- Passage to read:
====

The french have done a lot more recently; Elie Caninvenc built a chine open 60 a couple of years ago which is reportedly fast and very light, although the budget has hindered the results more than anything. There are also the Bepox shipyard boats which are Open class derivatives and look great.

 

For the RC specialists out there, Graham Bantock has designed a chine hull 1 metre which looks great and reportedly sails very well, whilst there are numerous examples of designs around the world of Van de Stadt, Roberto Barros and Marc Lombard designed fast cruising boats with chine hulls (I should point out that by chine hulls I mean panelled construction like Antony's boat, not like the 'round-bilge-with-chine' Volvo boats).

 

As the panels are built on a flat surface, they need minimal filling when fitted, as they are very fair, so you save weight. Also, vacuum bagging is easier, and as the panels are stressed slightly when they are bent around the hull, you gain a bit in stiffness too.

 

Like most other things, the multihull boys got there first with composite panel construction - Derek Kelsall was doing it in the 60's and is still doing it today, along with Richard Woods and others.

====

- Required tasks:
(1) Write out the part of the passage on chine-hull boats that begins at the words "For the RC specialists" and stops after "Woods and others.".
(2) Decide whether each statement below agrees with the passage on chine-hull boats, and support each yes or no with the deciding words from the passage.
(a) Graham Bantock has designed a 1 metre chine hull for radio-controlled sailing.
(b) Panels built on a flat surface need a lot of filling once they are fitted.
(c) Derek Kelsall gave up composite panel construction after the 60's.

====

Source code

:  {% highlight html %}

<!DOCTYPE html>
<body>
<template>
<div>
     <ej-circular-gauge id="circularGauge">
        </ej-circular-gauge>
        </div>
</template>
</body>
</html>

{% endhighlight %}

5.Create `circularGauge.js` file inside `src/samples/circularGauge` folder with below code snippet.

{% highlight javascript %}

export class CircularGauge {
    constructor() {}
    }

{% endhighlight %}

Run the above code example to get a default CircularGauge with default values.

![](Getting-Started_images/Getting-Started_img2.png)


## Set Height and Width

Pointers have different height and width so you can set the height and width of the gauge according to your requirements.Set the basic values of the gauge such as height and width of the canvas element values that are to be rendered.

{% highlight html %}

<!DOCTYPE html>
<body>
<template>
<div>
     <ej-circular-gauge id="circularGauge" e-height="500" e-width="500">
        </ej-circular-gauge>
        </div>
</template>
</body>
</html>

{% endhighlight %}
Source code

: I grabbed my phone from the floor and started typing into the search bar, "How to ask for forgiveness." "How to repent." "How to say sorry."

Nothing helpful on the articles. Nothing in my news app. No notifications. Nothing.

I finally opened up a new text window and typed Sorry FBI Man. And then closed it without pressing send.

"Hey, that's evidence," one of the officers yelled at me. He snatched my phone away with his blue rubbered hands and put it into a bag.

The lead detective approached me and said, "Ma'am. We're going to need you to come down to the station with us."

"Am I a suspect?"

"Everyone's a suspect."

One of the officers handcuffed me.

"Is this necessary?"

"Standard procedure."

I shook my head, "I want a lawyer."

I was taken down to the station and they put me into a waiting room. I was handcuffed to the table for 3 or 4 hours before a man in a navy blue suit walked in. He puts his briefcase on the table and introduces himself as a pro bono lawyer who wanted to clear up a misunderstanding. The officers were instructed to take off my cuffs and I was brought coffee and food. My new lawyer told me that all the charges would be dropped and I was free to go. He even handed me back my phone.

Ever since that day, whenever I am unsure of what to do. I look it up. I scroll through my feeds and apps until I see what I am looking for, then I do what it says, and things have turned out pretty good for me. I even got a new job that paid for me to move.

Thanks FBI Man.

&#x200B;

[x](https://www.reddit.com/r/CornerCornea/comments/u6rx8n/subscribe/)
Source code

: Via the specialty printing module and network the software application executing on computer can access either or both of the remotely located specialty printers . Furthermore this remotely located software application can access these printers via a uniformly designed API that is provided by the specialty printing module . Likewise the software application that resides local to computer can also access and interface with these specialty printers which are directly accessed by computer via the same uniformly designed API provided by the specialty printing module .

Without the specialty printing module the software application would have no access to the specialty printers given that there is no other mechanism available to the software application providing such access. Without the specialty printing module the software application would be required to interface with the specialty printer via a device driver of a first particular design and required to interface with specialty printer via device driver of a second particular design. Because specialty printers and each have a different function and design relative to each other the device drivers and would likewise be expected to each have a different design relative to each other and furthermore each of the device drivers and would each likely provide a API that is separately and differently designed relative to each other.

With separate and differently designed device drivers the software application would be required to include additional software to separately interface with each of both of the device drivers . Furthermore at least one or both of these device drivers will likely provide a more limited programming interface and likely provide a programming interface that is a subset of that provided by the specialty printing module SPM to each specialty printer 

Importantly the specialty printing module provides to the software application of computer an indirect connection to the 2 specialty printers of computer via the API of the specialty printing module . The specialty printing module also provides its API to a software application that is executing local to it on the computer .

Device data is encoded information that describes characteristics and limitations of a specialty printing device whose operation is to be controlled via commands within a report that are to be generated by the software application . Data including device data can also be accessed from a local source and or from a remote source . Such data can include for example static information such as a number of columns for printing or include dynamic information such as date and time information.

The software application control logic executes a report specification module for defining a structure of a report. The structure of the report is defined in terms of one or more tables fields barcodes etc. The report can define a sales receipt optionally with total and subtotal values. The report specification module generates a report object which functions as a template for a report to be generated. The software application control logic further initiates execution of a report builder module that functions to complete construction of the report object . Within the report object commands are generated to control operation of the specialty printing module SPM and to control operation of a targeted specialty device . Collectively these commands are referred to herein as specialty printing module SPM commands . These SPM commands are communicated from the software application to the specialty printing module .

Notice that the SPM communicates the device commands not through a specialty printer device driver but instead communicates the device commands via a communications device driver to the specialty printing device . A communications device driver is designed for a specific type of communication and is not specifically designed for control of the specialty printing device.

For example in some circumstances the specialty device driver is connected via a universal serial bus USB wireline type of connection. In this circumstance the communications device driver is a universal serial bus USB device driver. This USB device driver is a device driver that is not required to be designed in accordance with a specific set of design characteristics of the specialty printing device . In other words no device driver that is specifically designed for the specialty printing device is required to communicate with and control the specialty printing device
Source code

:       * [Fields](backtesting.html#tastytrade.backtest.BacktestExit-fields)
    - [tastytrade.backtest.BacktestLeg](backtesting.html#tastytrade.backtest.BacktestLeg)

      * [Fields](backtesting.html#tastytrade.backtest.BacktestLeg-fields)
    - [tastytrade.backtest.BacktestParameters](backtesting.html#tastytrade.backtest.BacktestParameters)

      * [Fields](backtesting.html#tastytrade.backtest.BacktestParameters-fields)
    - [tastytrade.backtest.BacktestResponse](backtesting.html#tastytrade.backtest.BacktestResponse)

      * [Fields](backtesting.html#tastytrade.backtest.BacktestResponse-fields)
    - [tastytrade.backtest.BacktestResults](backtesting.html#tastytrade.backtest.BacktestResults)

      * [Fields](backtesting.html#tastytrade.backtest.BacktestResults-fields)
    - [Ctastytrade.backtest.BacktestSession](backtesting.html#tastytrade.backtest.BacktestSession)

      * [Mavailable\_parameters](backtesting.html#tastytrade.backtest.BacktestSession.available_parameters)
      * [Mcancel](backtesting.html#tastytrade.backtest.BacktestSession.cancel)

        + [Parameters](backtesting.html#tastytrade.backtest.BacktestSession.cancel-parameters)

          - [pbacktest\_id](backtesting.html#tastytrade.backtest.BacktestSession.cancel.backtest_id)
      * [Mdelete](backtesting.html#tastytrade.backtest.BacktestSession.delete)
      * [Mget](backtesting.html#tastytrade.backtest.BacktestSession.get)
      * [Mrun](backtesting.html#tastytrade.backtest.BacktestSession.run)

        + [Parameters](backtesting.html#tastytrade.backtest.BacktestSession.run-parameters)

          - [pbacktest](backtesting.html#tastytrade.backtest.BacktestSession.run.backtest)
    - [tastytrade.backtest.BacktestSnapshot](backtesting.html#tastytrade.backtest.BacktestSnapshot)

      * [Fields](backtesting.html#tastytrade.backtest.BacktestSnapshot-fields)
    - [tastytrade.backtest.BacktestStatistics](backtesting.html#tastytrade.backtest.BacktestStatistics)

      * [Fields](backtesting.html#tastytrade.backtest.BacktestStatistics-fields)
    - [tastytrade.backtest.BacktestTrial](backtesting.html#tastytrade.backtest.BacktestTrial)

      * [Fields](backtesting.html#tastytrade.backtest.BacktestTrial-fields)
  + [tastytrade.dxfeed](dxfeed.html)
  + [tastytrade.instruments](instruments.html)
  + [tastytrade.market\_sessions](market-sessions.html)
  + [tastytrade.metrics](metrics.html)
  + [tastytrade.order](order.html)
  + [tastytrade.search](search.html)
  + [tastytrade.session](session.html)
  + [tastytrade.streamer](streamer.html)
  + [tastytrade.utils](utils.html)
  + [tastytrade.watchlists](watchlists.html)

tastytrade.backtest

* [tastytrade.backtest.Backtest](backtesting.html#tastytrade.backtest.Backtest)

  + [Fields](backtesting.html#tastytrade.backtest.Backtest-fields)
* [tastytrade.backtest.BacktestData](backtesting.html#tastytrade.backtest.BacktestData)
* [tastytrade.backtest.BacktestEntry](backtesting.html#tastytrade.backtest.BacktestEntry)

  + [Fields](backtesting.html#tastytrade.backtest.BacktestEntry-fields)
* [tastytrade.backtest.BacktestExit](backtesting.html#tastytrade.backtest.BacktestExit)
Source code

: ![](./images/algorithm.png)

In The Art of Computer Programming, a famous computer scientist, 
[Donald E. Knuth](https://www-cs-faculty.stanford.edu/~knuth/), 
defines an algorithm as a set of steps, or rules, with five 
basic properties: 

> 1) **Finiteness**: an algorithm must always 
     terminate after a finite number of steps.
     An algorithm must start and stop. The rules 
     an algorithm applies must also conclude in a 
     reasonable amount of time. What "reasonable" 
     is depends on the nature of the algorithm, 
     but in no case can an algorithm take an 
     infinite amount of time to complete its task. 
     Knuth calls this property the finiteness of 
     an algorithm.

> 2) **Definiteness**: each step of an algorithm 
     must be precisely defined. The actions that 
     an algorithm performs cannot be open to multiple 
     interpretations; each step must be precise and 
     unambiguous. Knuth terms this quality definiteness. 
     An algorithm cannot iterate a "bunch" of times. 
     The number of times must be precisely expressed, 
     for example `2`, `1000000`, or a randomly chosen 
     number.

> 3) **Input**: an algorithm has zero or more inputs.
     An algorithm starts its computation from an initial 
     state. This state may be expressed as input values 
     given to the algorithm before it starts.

====

- Written answers:
(1)
For the RC specialists out there, Graham Bantock has designed a chine hull 1 metre which looks great and reportedly sails very well, whilst there are numerous examples of designs around the world of Van de Stadt, Roberto Barros and Marc Lombard designed fast cruising boats with chine hulls (I should point out that by chine hulls I mean panelled construction like Antony's boat, not like the 'round-bilge-with-chine' Volvo boats).

 

As the panels are built on a flat surface, they need minimal filling when fitted, as they are very fair, so you save weight. Also, vacuum bagging is easier, and as the panels are stressed slightly when they are bent around the hull, you gain a bit in stiffness too.

 

Like most other things, the multihull boys got there first with composite panel construction - Derek Kelsall was doing it in the 60's and is still doing it today, along with Richard Woods and others.

(2)
(a) Yes: "Graham Bantock has designed a chine hull 1 metre which looks great and reportedly sails very well"
(b) No: "As the panels are built on a flat surface, they need minimal filling when fitted"
(c) No: "Derek Kelsall was doing it in the 60's and is still doing it today"